The complications of pulmonary endometriosis can be repeated mild symptoms to massive pulmonary complications. Catamenial pneumothoraces can be recurrent needing repeated pleurodesis. If massive they can lead to lung collapse, respiratory compromise and death. Catamenial haemothoraces can lead to chronic pulmonary bleeding and chronic anemia. If they are massive, catastrophic pulmonary haemorrhage can occur leading to cardiovascular shock and death. Repeated pleurodeisis run the risks of infection, lung punch and fibrosis.

Investigations 

The cycle of pulmonary symptoms associated with menstruation can lead to a clinical11 diagnosis of pulmonary endometriosis. Many diagnostic methods both clinical and laboratory have been used but none of them is the golden standard.12 Investigations can be done during and after menses to compare appearances of lesions. Imaging techniques may be non-specific.13 The diagnosis can be difficult to make.4 A chest x-ray or computed tomography (CT) can reveal multiple lung nodules,14 if these are present. A computed tomography during and after menstruation can be useful in precise location of paranchymal pulmonary endometriotic lesions.15 Magnetic resonance imaging is now increasingly being used for assessment of lung conditions such as endometriosis.16 It is good at characterization of pleural endometriotic nodules and haemorrhagic pleural effusions.17 Broncial angiography can demonstrate prominent vasculature.18 

Rigid broncoscopy can allow bronchial samples to be obtained from tracheobroncial lesions6 and samples sent for histological examination. Through the broncoscope hyperaemic tissue in the tracheobronchial tree can be seen.1 Fibre-optic broncoscopy can also reveal lesions such as diffuse erthyma and also allows bronchial washings to be obtained for histological testing.8,19 Video-assisted thoracoscopic surgery can reveal endometrial tissue embedded in the diaphragmatic pleura.9,20 

Tumour markers CA1254 and CA19-97 can be elevated causing fears of the existence of malignancy. Pulmonary tuberculosis21 is another differential diagnosis that may be considered during the investigations for pulmonary endometriosis. Lesions found during investigations can cause confusion with lung cancer.6

Management

The treatment of pulmonary endometriosis can be commenced based on the clinical history alone of cyclical chest symptoms associated with menses with complete resolution of symptoms.11 The management of pulmonary endometriosis calls for a multidisciplinary approach involving the anaesthetist, gynaecologist, pneumologist and thoracic surgeon.22,23 

Medical therapy involves the use of oral contraceptives11 or medroxyprogesterone acetate for 3 to 6 months and patients can be asymptomatic 12 months after treatment.19 Danazol therapy was previously extensively used to treat endometriosis24 but it has fallen off due to its side effects profile. Currently GnRH analogues4,8,25 are the ones widely used. Courses of 3 to 6 months produce good outcomes. The GnRH analogues cause a reversible hpyo-estrogenic state that starves endometrial tissue of oestrogen hence growth and the tissue dies out. Urgent tube thoracostomy for patients in respiratory distress relieves pnuemothoraces and haemothoraces while awaiting definitive treatment. Thoracotomy26 with lobectomy,27 parietal pleurectomy and partial diaphragmatic excision28 can be done in life-threatening endometriosis. This is life-saving surgery.

## [Listed records]
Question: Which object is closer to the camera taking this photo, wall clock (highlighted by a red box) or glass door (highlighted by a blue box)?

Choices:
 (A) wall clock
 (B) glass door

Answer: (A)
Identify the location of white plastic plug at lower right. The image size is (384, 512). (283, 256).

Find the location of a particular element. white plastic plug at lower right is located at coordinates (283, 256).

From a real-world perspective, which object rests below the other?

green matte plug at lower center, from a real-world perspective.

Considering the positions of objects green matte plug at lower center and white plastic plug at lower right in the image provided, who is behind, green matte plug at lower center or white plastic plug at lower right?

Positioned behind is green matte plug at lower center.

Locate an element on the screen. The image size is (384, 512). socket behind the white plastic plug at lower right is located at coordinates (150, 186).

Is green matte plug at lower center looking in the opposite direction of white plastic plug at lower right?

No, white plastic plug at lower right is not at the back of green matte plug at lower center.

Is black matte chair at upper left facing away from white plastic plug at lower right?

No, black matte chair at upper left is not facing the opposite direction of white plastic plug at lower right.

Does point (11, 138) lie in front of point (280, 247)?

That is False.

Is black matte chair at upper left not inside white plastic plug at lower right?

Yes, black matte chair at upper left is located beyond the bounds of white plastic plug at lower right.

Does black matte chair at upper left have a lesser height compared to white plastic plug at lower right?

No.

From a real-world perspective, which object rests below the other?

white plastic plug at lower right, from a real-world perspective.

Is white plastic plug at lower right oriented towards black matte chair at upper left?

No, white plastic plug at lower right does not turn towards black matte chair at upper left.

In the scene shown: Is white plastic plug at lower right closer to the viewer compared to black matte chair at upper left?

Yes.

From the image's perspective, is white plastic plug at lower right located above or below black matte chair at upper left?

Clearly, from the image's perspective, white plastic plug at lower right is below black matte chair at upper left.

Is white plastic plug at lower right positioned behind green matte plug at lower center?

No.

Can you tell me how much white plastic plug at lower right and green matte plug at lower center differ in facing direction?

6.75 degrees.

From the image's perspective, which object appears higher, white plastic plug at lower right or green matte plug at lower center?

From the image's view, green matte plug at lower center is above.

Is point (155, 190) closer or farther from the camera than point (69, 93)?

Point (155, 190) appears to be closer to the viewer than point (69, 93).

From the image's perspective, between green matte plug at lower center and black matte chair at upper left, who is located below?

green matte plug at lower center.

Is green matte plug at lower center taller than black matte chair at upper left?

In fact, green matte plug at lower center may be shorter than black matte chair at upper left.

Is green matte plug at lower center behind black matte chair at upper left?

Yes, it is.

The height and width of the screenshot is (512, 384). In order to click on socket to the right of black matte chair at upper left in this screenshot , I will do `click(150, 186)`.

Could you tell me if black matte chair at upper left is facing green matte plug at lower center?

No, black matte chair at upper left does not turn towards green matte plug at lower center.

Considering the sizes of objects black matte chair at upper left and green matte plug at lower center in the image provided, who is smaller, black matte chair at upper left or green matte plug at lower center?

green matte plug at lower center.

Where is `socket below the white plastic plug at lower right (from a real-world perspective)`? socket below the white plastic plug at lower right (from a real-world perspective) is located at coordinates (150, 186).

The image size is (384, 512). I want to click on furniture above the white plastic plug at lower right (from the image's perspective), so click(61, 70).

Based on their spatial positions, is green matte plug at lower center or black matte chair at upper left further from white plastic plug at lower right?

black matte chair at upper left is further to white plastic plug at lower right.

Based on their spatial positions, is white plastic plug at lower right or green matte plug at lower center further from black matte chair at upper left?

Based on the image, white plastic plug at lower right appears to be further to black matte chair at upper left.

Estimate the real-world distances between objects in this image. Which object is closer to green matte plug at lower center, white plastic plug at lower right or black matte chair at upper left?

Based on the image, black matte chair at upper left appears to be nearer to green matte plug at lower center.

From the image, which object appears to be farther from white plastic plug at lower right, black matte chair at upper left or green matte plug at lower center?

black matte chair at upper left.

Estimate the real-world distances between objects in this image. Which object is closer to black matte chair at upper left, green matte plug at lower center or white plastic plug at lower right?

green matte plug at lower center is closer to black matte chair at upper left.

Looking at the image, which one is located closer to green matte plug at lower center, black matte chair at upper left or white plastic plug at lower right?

## [Task requirements]
1. Name every specialist that the passage on pulmonary endometriosis lists as part of the multidisciplinary approach to management.
2. Decide whether each statement agrees with the passage on pulmonary endometriosis, and support each yes or no with a quotation from it: (a) Danazol remains in wide use because it has few side effects. (b) Magnetic resonance imaging is good at characterizing pleural endometriotic nodules. (c) One diagnostic method is accepted as the gold standard.
3. From the passage on pulmonary endometriosis, extract the part that begins at the words "The complications of" and stops after the words "punch and fibrosis.".
The records have no connection to the passage on pulmonary endometriosis.

## [Responses for each task]
1. Anaesthetist, gynaecologist, pneumologist, thoracic surgeon

2.
(a) No: "it has fallen off due to its side effects profile"
(b) Yes: "It is good at characterization of pleural endometriotic nodules and haemorrhagic pleural effusions."
(c) No: "none of them is the golden standard."

3.
The complications of pulmonary endometriosis can be repeated mild symptoms to massive pulmonary complications. Catamenial pneumothoraces can be recurrent needing repeated pleurodesis. If massive they can lead to lung collapse, respiratory compromise and death. Catamenial haemothoraces can lead to chronic pulmonary bleeding and chronic anemia. If they are massive, catastrophic pulmonary haemorrhage can occur leading to cardiovascular shock and death. Repeated pleurodeisis run the risks of infection, lung punch and fibrosis.